**TRAVAIL À FAIRE**:
**A.** D'après le texte sur les écoles Steiner-Waldorf, quelle fonction occupe Henri Dahan ?
**B.** Poursuivez le texte sur les écoles Steiner-Waldorf à partir de sa dernière phrase.

**TEXTE FOURNI**:
______________________________

Ainsi, à travers cet exemple précis, nous pouvons voir quel type d’intelligence sont amenés à fréquenter les élèves des écoles Steiner-Waldorf : il ne s’agit pas nécessairement d’inculture ! Il peut même s’agir d’une grande érudition accompagnée d’une prodigieuse finesse d’esprit, comme le notait la journaliste du Nouvel Observateur en ce qui concerne Henri Dahan, le directeur de l’école du Domaine du Possible, à Arles. Mais ces qualités sont toujours pilotées, en sous-main, par une extrême rigidité cachée de la pensée, qui s’est comme fossilisée autour de dogmes anthroposophiques. Pour les parents qui ont des enfants surdoués, il est très important qu’ils aient les moyens de se rendre compte du type d’individus qui auront la charge éducative de leurs enfants. Car cette combinaison paradoxale d’une grande érudition (lorsqu’elle est présente) et d’une extrême rigidité de la pensée peut placer leur progéniture dans une situation d’autant plus douloureuse à vivre qu’elle sera difficile à démêler. D’un côté, ils admireront la profusion des connaissances et la dextérité avec lesquels leurs professeurs manient ces dernières. De l’autre, ils sentiront avec angoisse une rigidité cachée, exerçant sournoisement sa violence sur leur propre pensée. Ce contact, d’après mon expérience, sera bien loin d’être épanouissant. Au contraire, l’intelligence des enfants se sentira en situation de danger. Et c’est en adoptant des stratégies de survie qu’elle cherchera à se maintenir.

______________________________

**DONNÉES À ANALYSER**:
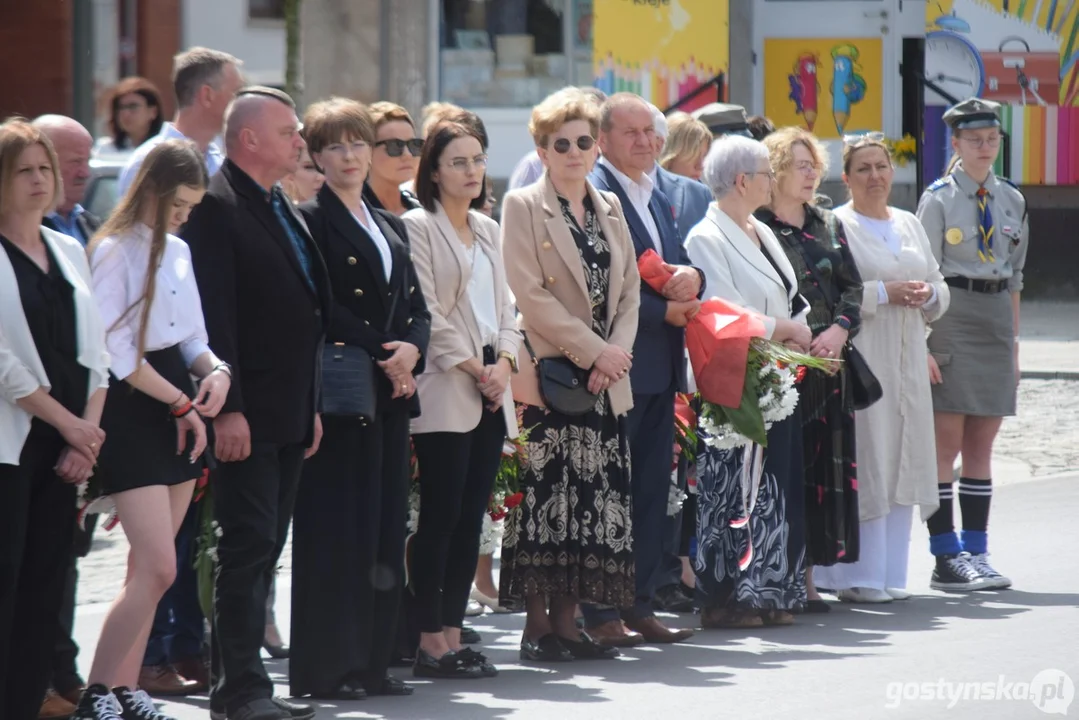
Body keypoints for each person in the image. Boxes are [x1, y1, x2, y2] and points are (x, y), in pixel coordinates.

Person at [183, 86, 330, 720]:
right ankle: (238, 692)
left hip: (290, 412)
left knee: (266, 550)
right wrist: (231, 409)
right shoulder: (218, 208)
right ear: (249, 139)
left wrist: (312, 405)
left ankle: (250, 687)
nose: (300, 141)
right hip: (248, 414)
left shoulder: (278, 203)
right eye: (289, 131)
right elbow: (217, 319)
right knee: (244, 550)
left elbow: (306, 314)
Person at [72, 140, 227, 720]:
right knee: (159, 563)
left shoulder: (181, 251)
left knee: (150, 569)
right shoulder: (112, 250)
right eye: (180, 203)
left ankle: (124, 687)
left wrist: (217, 373)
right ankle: (96, 692)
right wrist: (183, 404)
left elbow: (192, 339)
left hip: (175, 397)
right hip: (136, 406)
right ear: (154, 192)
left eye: (193, 204)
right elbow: (115, 351)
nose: (186, 214)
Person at [290, 97, 430, 701]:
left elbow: (418, 308)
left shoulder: (390, 222)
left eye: (357, 145)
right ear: (317, 156)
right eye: (336, 147)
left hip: (393, 390)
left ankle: (373, 663)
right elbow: (322, 306)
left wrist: (412, 351)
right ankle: (329, 667)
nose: (349, 157)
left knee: (382, 528)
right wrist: (386, 350)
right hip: (347, 393)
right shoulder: (309, 219)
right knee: (337, 530)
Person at [499, 86, 641, 661]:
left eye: (585, 141)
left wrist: (617, 354)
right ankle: (538, 629)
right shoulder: (522, 206)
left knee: (590, 503)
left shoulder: (608, 205)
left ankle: (570, 622)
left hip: (606, 379)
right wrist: (594, 352)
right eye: (562, 143)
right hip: (554, 376)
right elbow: (529, 296)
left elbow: (629, 290)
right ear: (542, 148)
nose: (576, 151)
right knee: (544, 502)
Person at [0, 117, 109, 720]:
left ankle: (25, 702)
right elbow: (3, 363)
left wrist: (86, 434)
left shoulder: (68, 247)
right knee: (7, 576)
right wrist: (66, 422)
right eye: (25, 171)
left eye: (45, 168)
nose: (41, 180)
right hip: (13, 441)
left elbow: (97, 351)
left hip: (69, 442)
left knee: (49, 580)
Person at [583, 92, 701, 646]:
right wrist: (665, 310)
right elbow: (599, 285)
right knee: (611, 492)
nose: (645, 142)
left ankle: (640, 603)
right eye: (630, 133)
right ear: (603, 139)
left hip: (661, 367)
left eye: (651, 132)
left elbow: (674, 258)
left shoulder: (654, 193)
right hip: (618, 364)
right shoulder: (596, 191)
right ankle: (600, 612)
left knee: (653, 491)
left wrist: (692, 280)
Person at [403, 121, 521, 679]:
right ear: (433, 170)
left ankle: (452, 632)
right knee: (441, 516)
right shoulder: (417, 226)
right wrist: (477, 367)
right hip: (447, 385)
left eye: (477, 160)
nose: (472, 171)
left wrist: (503, 366)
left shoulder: (488, 228)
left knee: (471, 517)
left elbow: (508, 311)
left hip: (492, 388)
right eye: (458, 162)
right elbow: (429, 312)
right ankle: (428, 636)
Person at [684, 134, 813, 628]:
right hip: (735, 376)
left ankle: (773, 589)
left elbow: (787, 291)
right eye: (766, 173)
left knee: (774, 482)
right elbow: (721, 307)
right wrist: (783, 329)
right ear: (742, 181)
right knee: (736, 487)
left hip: (776, 371)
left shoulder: (759, 228)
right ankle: (728, 598)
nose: (773, 181)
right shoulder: (706, 236)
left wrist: (798, 326)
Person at [814, 134, 950, 600]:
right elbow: (832, 292)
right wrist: (882, 294)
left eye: (881, 166)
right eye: (864, 169)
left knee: (905, 456)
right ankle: (854, 575)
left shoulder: (909, 222)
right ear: (847, 177)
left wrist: (929, 295)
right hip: (866, 352)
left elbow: (937, 281)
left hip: (909, 352)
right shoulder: (838, 224)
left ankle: (891, 572)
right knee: (871, 453)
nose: (875, 176)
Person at [917, 97, 1027, 591]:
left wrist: (1014, 345)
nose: (985, 148)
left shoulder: (1012, 199)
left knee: (982, 443)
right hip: (951, 315)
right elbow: (923, 273)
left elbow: (1017, 276)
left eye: (992, 139)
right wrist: (922, 344)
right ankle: (946, 556)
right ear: (956, 143)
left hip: (995, 315)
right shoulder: (938, 198)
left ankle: (978, 551)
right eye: (974, 140)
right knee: (947, 442)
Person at [756, 127, 863, 609]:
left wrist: (840, 329)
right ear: (774, 171)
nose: (810, 173)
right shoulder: (756, 227)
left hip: (830, 362)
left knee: (825, 473)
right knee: (786, 472)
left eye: (813, 164)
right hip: (782, 365)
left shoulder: (828, 223)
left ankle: (811, 577)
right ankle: (782, 574)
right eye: (800, 165)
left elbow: (852, 287)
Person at [118, 47, 244, 196]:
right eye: (236, 93)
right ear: (207, 95)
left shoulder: (221, 163)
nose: (241, 102)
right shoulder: (148, 163)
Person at [508, 86, 607, 191]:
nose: (574, 152)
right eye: (562, 144)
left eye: (584, 141)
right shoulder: (532, 165)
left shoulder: (606, 166)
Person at [34, 115, 98, 247]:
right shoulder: (23, 231)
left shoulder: (91, 224)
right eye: (76, 161)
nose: (85, 173)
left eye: (87, 161)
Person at [363, 102, 423, 215]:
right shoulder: (357, 213)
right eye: (394, 146)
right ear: (368, 152)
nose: (408, 155)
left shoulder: (421, 212)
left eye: (413, 144)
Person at [93, 77, 165, 158]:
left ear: (153, 112)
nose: (125, 113)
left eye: (133, 106)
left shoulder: (165, 149)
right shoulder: (105, 150)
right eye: (121, 107)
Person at [659, 112, 712, 182]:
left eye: (704, 156)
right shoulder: (645, 190)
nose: (700, 166)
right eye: (694, 154)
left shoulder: (702, 191)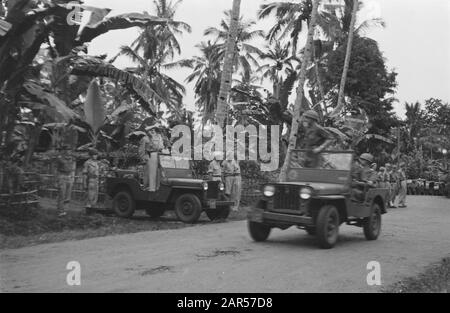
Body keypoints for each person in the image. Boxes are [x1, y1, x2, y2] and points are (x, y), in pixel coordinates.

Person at [139, 124, 165, 192]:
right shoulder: (145, 138)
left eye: (154, 130)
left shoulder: (159, 137)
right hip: (151, 155)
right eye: (151, 130)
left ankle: (157, 188)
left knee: (159, 173)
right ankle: (150, 188)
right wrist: (143, 158)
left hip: (159, 155)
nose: (153, 131)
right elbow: (141, 150)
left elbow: (162, 147)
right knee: (150, 173)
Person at [54, 146, 76, 217]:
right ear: (64, 150)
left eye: (70, 150)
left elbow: (73, 169)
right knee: (62, 195)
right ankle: (60, 211)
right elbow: (56, 169)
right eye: (67, 150)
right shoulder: (60, 158)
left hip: (69, 176)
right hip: (62, 176)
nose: (69, 151)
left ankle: (65, 211)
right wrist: (56, 180)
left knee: (68, 196)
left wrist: (72, 178)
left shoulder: (72, 158)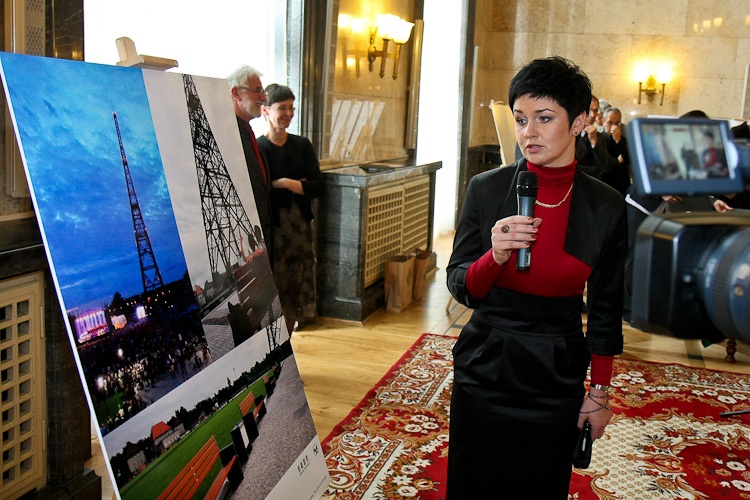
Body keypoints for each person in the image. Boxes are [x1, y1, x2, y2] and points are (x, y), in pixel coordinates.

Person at [446, 56, 626, 498]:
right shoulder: (486, 188)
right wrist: (495, 256)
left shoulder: (605, 205)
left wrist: (599, 393)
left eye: (544, 118)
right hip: (486, 366)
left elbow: (606, 307)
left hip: (555, 373)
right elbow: (462, 285)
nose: (529, 132)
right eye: (521, 118)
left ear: (578, 121)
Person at [257, 84, 323, 332]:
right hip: (274, 229)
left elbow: (318, 185)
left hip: (301, 227)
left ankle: (291, 334)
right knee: (279, 285)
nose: (289, 113)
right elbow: (262, 191)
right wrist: (299, 185)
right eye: (282, 108)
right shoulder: (259, 147)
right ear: (266, 110)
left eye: (291, 108)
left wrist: (284, 182)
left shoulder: (301, 144)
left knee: (299, 282)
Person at [228, 65, 274, 262]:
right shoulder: (225, 136)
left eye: (263, 91)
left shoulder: (248, 133)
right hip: (244, 249)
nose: (263, 97)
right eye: (257, 90)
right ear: (236, 93)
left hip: (263, 240)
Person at [599, 106, 631, 196]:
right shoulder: (599, 139)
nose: (613, 126)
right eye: (610, 122)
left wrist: (618, 141)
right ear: (603, 121)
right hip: (604, 183)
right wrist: (617, 161)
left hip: (621, 184)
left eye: (617, 123)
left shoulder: (624, 140)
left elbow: (628, 160)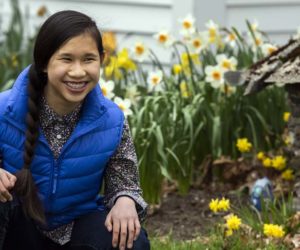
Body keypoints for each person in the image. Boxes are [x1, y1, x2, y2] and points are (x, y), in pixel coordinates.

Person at [0, 10, 150, 250]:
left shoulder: (112, 120)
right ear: (44, 62)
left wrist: (125, 199)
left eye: (88, 59)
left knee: (131, 239)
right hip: (16, 232)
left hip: (74, 231)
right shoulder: (3, 111)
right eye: (67, 59)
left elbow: (125, 182)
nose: (78, 72)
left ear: (102, 59)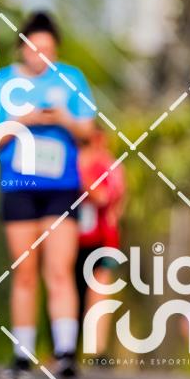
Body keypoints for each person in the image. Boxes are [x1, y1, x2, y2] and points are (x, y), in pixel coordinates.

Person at [0, 11, 95, 379]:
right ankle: (22, 352)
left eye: (48, 51)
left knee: (59, 270)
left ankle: (65, 352)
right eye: (34, 49)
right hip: (19, 187)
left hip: (61, 187)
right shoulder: (2, 82)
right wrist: (23, 121)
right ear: (21, 48)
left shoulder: (71, 78)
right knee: (25, 272)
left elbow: (88, 133)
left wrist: (62, 119)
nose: (41, 57)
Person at [75, 122, 126, 362]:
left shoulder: (109, 165)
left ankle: (97, 350)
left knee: (99, 292)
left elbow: (108, 197)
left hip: (102, 239)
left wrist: (83, 181)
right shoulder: (71, 159)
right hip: (72, 238)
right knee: (71, 290)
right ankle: (66, 347)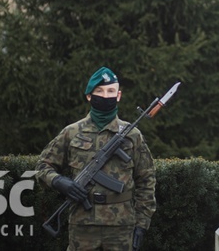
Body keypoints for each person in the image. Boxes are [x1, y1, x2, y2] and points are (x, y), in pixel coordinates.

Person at [36, 67, 156, 251]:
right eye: (99, 91)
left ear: (118, 96)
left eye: (110, 91)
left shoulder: (132, 135)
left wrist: (141, 223)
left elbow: (146, 180)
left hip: (121, 226)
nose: (105, 96)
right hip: (82, 223)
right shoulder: (72, 132)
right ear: (89, 96)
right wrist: (60, 182)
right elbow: (43, 167)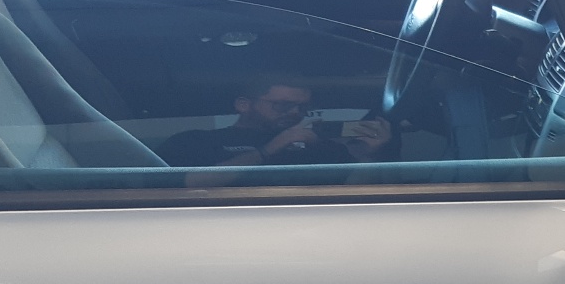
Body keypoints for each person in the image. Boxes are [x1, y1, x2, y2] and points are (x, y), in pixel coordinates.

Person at [156, 77, 393, 168]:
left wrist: (369, 155)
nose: (295, 113)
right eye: (282, 105)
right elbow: (186, 185)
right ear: (244, 105)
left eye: (302, 107)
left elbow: (356, 193)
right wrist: (272, 148)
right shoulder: (195, 142)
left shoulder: (322, 148)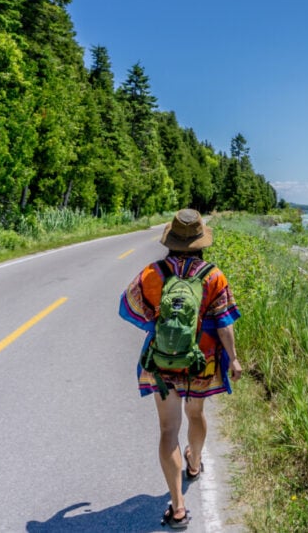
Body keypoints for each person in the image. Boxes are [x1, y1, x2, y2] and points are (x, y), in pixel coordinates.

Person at [119, 209, 243, 529]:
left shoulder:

______________________________

**RÉPONSES FOURNIES**:
**A.** Il est le directeur de l'école du Domaine du Possible, à Arles.

**B.**
Ce n’est pas la première fois que des personnes en recherche d’une pédagogie adaptée à la douance se font abuser par les discours des écoles Steiner-Waldorf et des thérapeutes qui les orientent vers ces dernières. Au dela des discours médiatiques en vogue, il est important d’aller regarder derrière la belle façade ! Cet article avait pour ambition d’inciter à le faire.